=== SOURCE MATERIAL ===

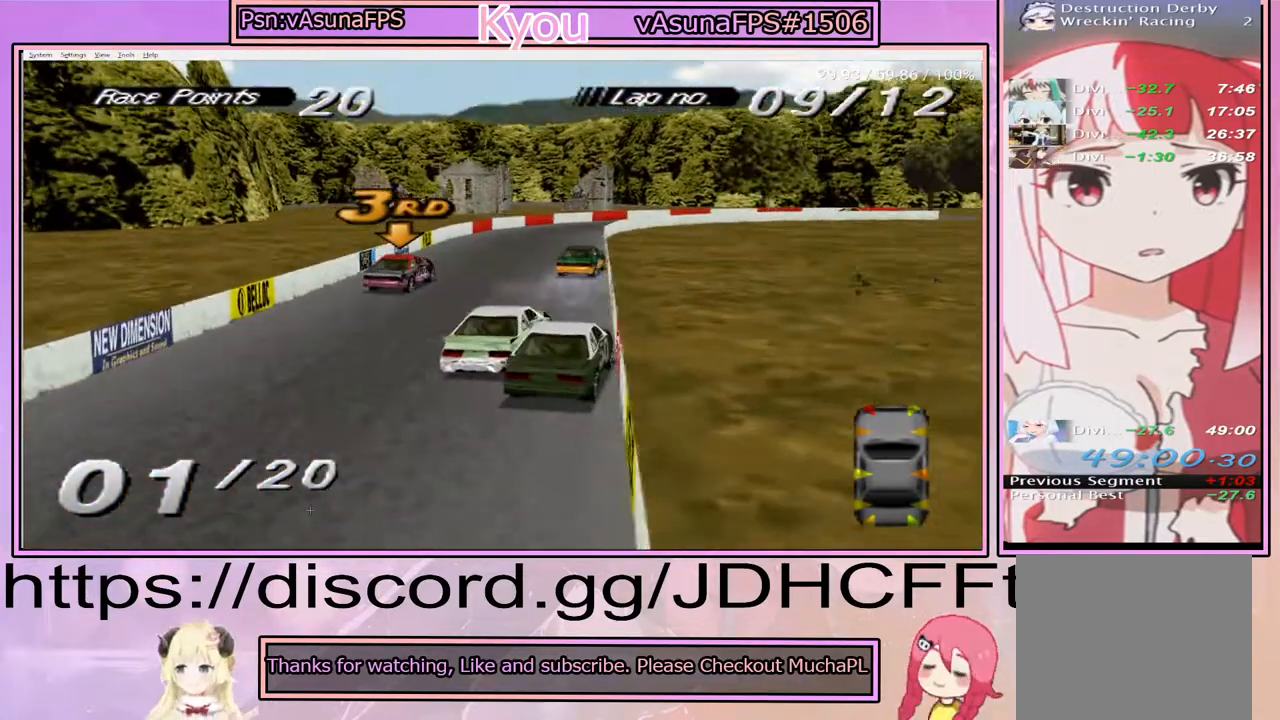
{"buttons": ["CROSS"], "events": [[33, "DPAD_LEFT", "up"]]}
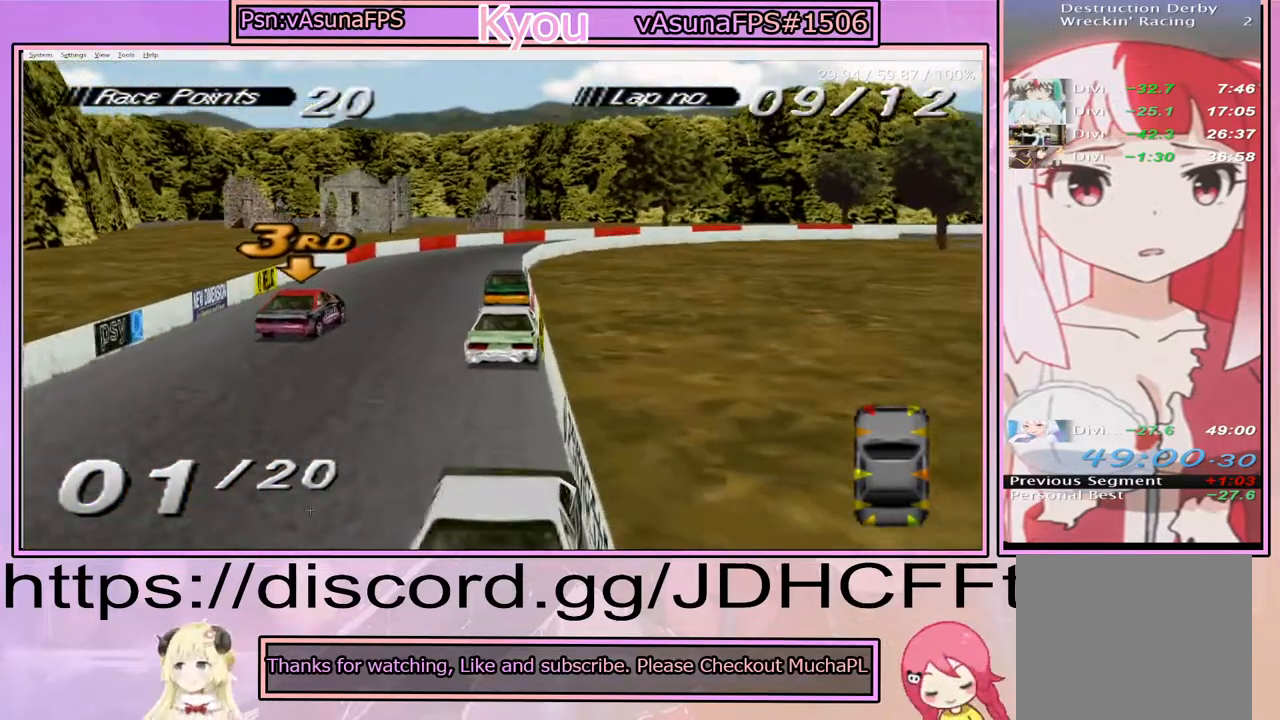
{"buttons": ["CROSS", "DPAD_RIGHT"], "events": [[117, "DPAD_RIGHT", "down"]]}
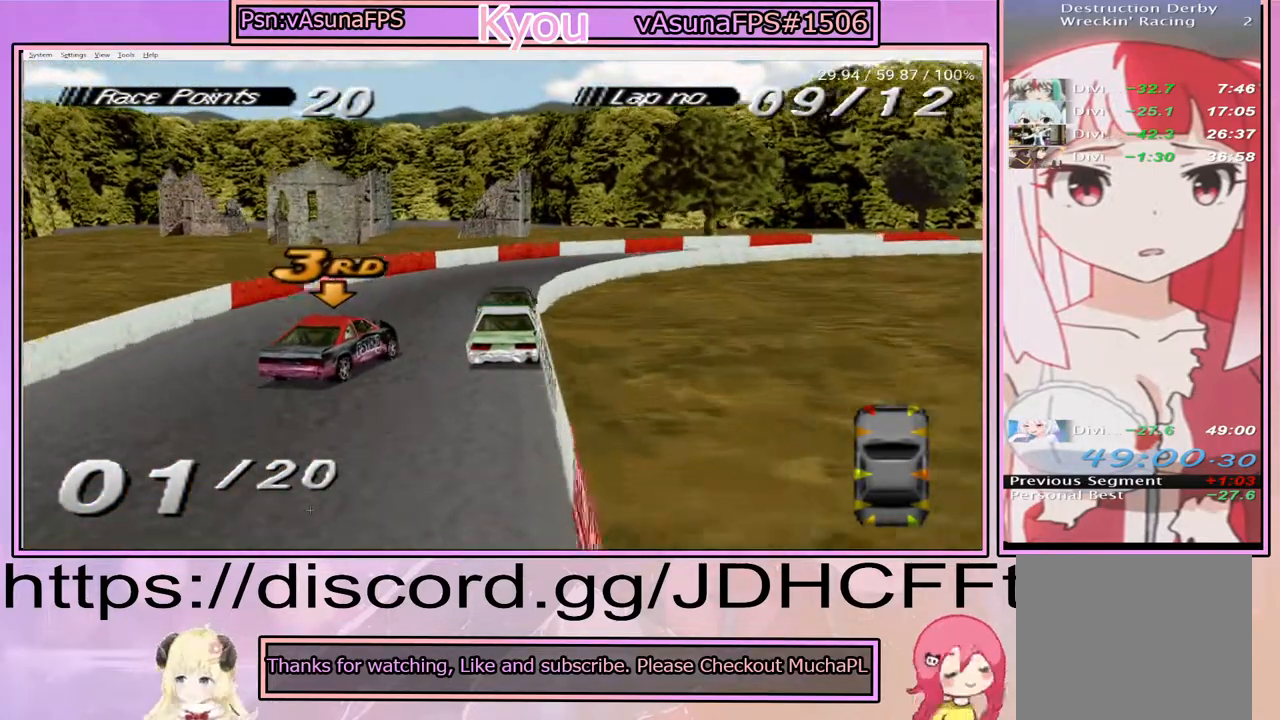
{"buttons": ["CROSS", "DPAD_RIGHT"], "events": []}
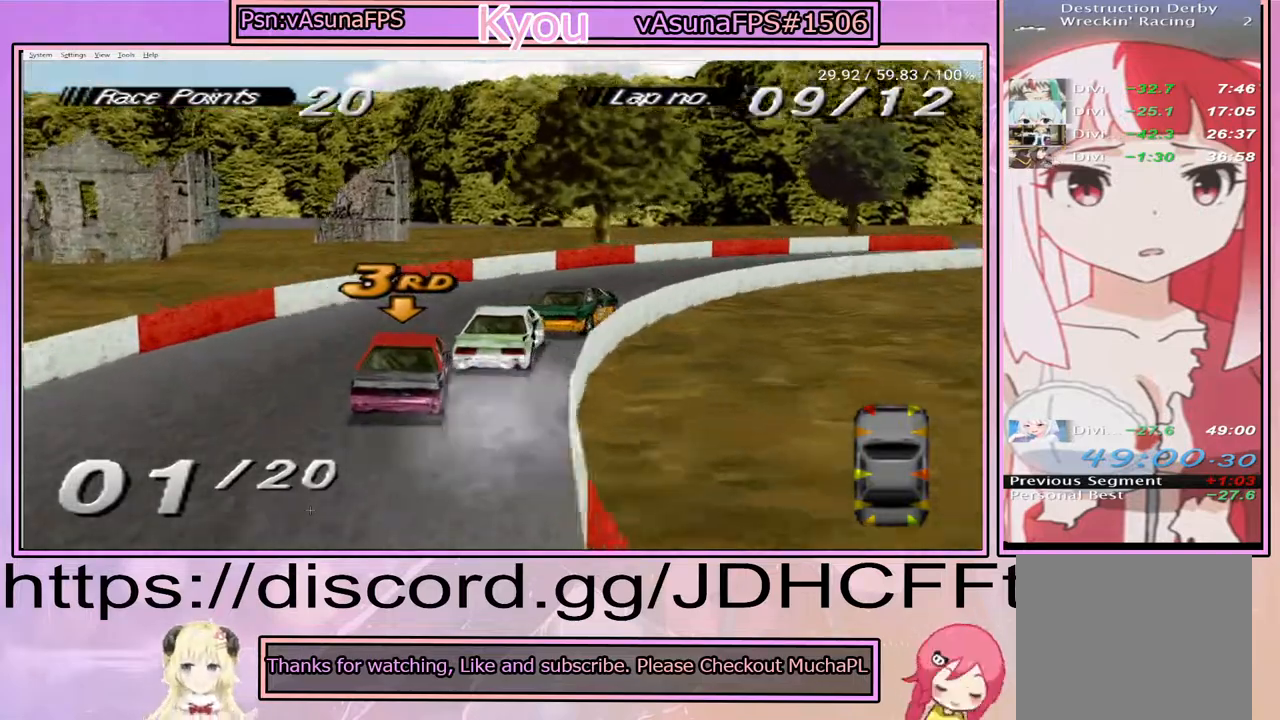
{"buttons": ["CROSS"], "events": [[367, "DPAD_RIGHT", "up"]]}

===

__WHAT IS BEING ASKED__
Give the data again word for word, without pictures.

__TASK OUTPUT__
{"buttons": ["CROSS"], "events": [[33, "DPAD_LEFT", "up"]]}
{"buttons": ["CROSS", "DPAD_RIGHT"], "events": [[117, "DPAD_RIGHT", "down"]]}
{"buttons": ["CROSS", "DPAD_RIGHT"], "events": []}
{"buttons": ["CROSS"], "events": [[367, "DPAD_RIGHT", "up"]]}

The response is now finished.